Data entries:
== Segment start ==
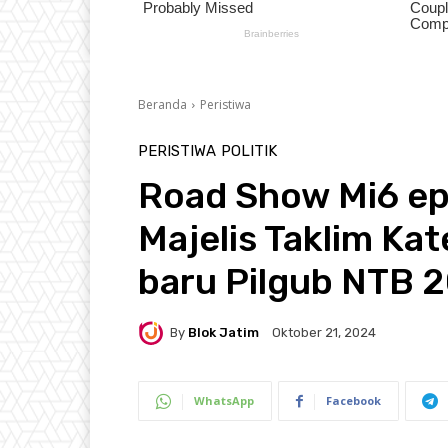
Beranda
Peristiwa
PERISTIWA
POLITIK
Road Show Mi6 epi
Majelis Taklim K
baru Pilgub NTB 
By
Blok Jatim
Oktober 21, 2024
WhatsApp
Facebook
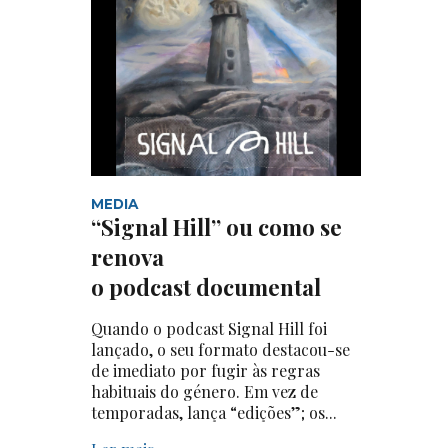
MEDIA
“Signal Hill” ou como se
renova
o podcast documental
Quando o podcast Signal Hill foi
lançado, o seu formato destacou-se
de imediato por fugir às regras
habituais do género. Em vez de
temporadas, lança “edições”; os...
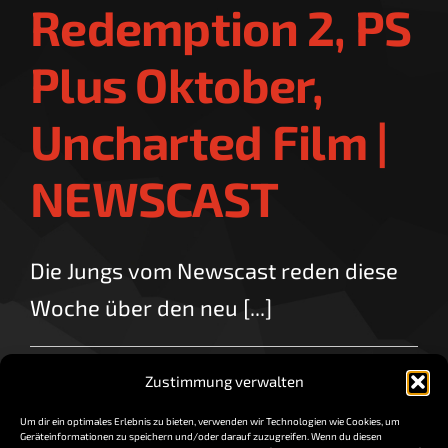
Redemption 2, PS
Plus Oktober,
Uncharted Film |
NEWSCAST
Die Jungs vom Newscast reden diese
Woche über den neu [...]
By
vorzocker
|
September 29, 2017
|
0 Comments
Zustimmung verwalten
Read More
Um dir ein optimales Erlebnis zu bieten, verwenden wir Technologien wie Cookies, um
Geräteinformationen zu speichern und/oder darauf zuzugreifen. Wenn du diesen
== Segment end ==
Reply with nothing but the number of lines in the entries above that hold the string "Signal".

2